#### Directions
Please output the records below word for word and omit the pictures.
┌────────
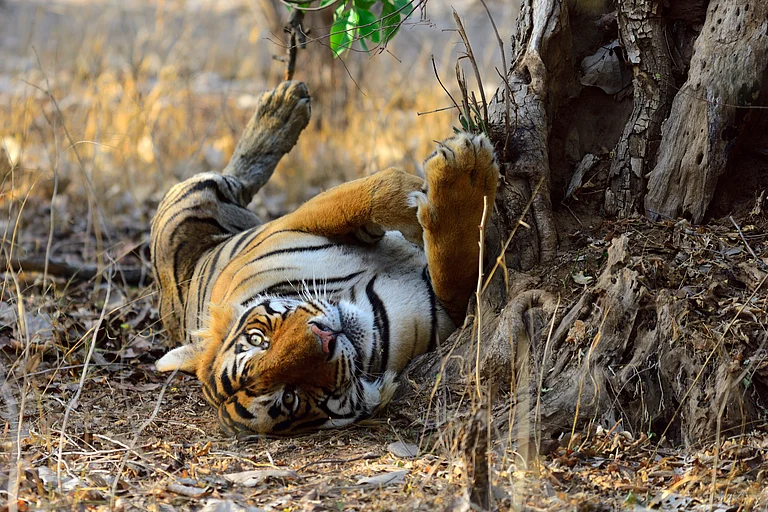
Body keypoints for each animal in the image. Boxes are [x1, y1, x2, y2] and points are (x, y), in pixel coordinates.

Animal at [152, 81, 499, 435]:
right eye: (289, 398)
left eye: (257, 339)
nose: (326, 338)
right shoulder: (450, 314)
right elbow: (456, 275)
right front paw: (464, 176)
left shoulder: (296, 221)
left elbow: (370, 194)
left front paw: (454, 174)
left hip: (196, 196)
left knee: (239, 177)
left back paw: (283, 105)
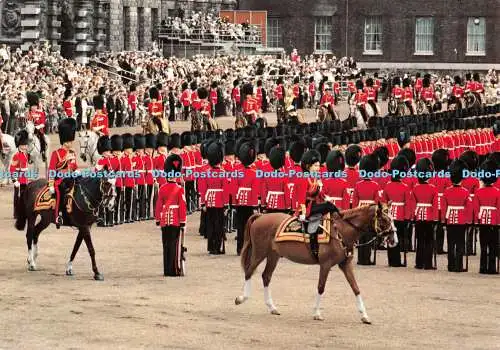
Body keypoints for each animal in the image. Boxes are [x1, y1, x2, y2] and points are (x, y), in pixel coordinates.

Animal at [235, 204, 398, 324]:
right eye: (384, 220)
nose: (394, 240)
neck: (340, 231)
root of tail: (261, 216)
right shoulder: (325, 265)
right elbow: (321, 287)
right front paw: (317, 313)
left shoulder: (345, 264)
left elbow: (355, 288)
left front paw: (364, 315)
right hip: (260, 253)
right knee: (249, 272)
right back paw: (242, 298)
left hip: (273, 256)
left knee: (266, 276)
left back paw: (272, 307)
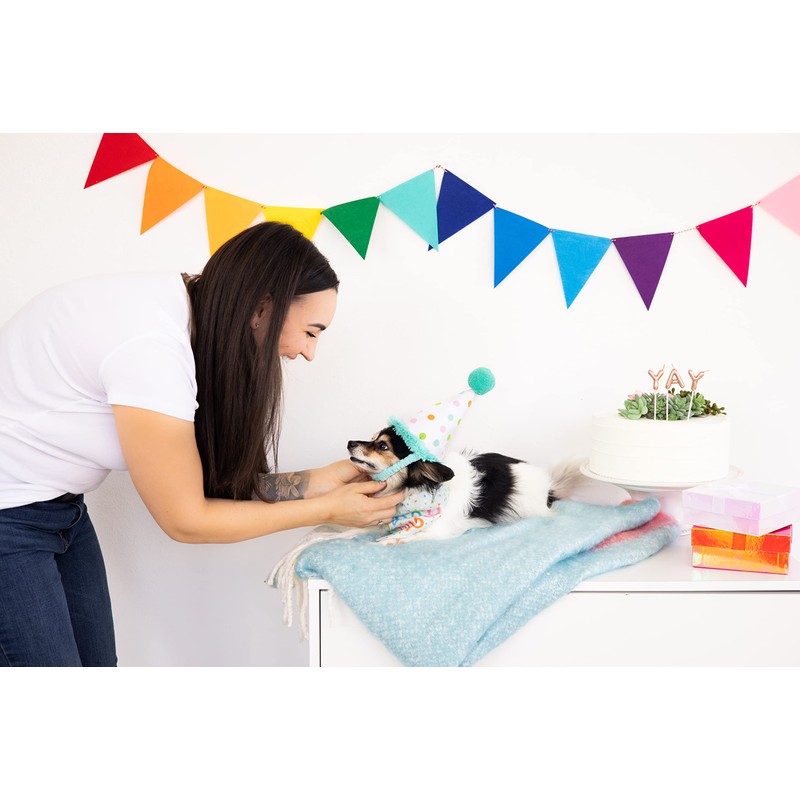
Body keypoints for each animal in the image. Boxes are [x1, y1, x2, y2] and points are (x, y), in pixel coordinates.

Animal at [347, 427, 583, 543]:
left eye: (382, 446)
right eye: (371, 438)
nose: (349, 442)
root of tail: (549, 488)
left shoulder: (436, 530)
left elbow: (395, 540)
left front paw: (373, 545)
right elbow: (356, 529)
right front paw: (337, 535)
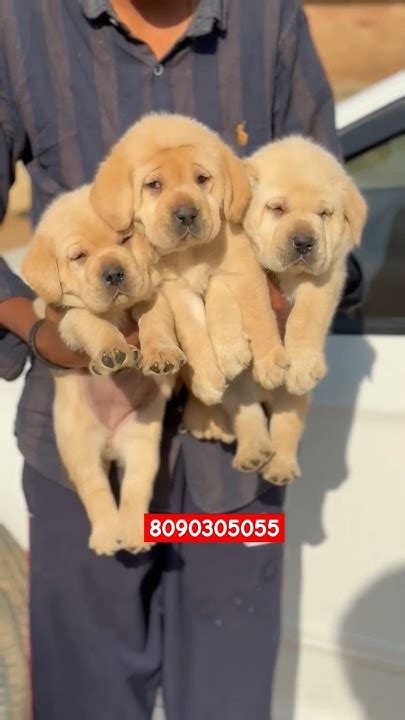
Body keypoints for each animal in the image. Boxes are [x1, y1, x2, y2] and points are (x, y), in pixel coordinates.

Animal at [22, 185, 173, 555]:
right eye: (79, 257)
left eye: (125, 240)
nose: (114, 273)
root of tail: (110, 443)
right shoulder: (65, 316)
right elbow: (93, 323)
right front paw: (112, 352)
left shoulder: (154, 293)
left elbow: (155, 319)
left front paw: (161, 352)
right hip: (79, 448)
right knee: (96, 492)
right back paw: (107, 536)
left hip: (142, 442)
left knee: (135, 488)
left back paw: (134, 534)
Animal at [184, 136, 368, 482]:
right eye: (277, 208)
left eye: (324, 213)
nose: (304, 241)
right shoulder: (232, 259)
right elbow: (221, 298)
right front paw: (230, 348)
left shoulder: (327, 273)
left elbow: (306, 317)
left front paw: (301, 364)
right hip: (237, 391)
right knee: (247, 415)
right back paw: (251, 450)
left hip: (294, 400)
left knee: (285, 424)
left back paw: (280, 465)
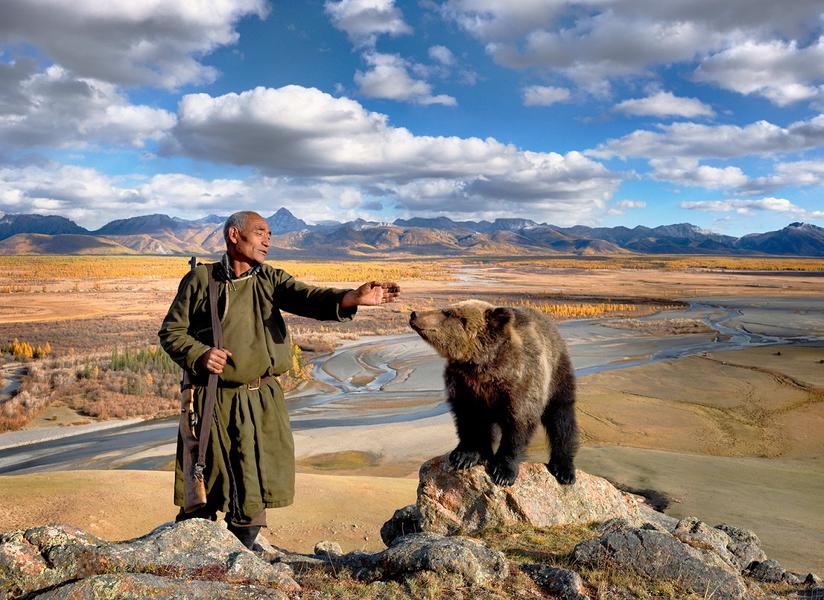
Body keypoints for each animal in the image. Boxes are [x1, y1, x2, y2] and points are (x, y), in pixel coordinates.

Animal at [409, 299, 579, 486]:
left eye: (447, 313)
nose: (414, 314)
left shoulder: (520, 383)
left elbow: (518, 425)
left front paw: (503, 472)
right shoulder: (464, 385)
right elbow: (467, 419)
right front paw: (464, 456)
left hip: (557, 375)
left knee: (561, 419)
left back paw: (564, 469)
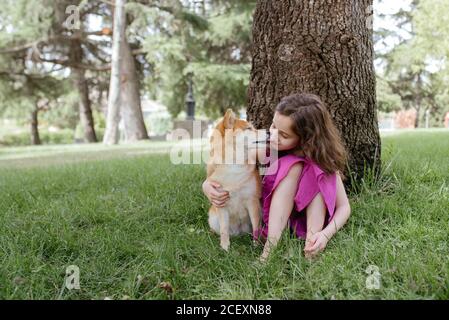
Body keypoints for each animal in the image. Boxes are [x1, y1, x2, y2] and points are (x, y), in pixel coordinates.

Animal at [205, 109, 260, 251]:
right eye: (248, 128)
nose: (269, 132)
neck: (233, 166)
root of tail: (238, 233)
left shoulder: (252, 201)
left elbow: (256, 226)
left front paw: (256, 245)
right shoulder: (221, 203)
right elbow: (224, 229)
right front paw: (225, 247)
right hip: (213, 215)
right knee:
└────────
#### Response area
Body keypoints for each animal in the image. Boxes are [x1, y1, x2, y2] and points are (x, y), in pixel coordinates.

Animal at [152, 81, 499, 435]:
right eye: (289, 398)
left eye: (257, 339)
nose: (326, 338)
right shoulder: (450, 314)
right elbow: (456, 275)
right front paw: (464, 176)
left shoulder: (296, 221)
left elbow: (370, 194)
left front paw: (454, 174)
left hip: (196, 196)
left knee: (239, 177)
left back paw: (283, 105)
Body keypoints for each animal in the image. Boxes are [x1, y1, x2, y2] and points are (x, y), in pixel coordinates.

Animal at [235, 204, 398, 324]:
right eye: (384, 220)
nose: (394, 240)
neck: (340, 231)
root of tail: (261, 216)
right shoulder: (325, 265)
right elbow: (321, 287)
right front paw: (317, 313)
left shoulder: (345, 264)
left elbow: (355, 288)
left front paw: (364, 315)
right hip: (260, 253)
right knee: (249, 272)
right back paw: (242, 298)
left hip: (273, 256)
left knee: (266, 276)
left back paw: (272, 307)
Body keypoints for each animal in the image. Boxes are [x1, y1, x2, y2] and points are (x, y), in pixel coordinates.

Animal at [347, 427, 583, 543]:
left eye: (382, 446)
right eye: (371, 438)
nose: (349, 442)
root of tail: (549, 488)
left shoulder: (436, 530)
left elbow: (395, 540)
left front paw: (373, 545)
right elbow: (356, 529)
right front paw: (337, 535)
Body keypoints for each animal in the image. Boxes are [x1, y1, x2, y2] and points are (x, y), in pixel coordinates.

Animal at [22, 185, 173, 555]:
right eye: (79, 257)
left eye: (125, 240)
nose: (114, 273)
root of tail: (110, 443)
right shoulder: (65, 316)
right elbow: (93, 323)
right front paw: (112, 352)
left shoulder: (154, 293)
left elbow: (155, 319)
left front paw: (161, 352)
right hip: (79, 448)
right knee: (96, 492)
right back paw: (107, 536)
left hip: (142, 442)
left knee: (135, 488)
left back paw: (134, 534)
Animal at [184, 136, 368, 482]:
right eye: (277, 208)
left eye: (324, 213)
nose: (304, 241)
right shoulder: (232, 259)
right elbow: (221, 298)
right front paw: (230, 348)
left shoulder: (327, 273)
left elbow: (306, 317)
left front paw: (301, 364)
right hip: (237, 391)
right knee: (247, 415)
right back paw: (251, 450)
left hip: (294, 400)
left knee: (285, 424)
left back paw: (280, 465)
Body keypoints for each animal in the image. Boxes are [x1, y1, x2, y2] and points are (x, y), in pixel coordinates.

Animal at [409, 299, 579, 486]:
left eye: (447, 313)
nose: (414, 314)
left shoulder: (520, 383)
left elbow: (518, 425)
left front paw: (503, 472)
right shoulder: (464, 385)
right elbow: (467, 419)
right front paw: (464, 456)
left hip: (557, 375)
left knee: (561, 419)
left back paw: (564, 469)
Body keypoints for each animal in the image. Boxes are [x1, y1, x2, y2] and points are (x, y), in pixel coordinates.

Animal at [205, 109, 260, 251]:
right eye: (248, 128)
nose: (269, 132)
neck: (233, 166)
root of tail: (238, 233)
left shoulder: (252, 201)
left elbow: (256, 226)
left front paw: (256, 245)
right shoulder: (221, 203)
right elbow: (224, 229)
right front paw: (225, 247)
right hip: (213, 215)
right knee:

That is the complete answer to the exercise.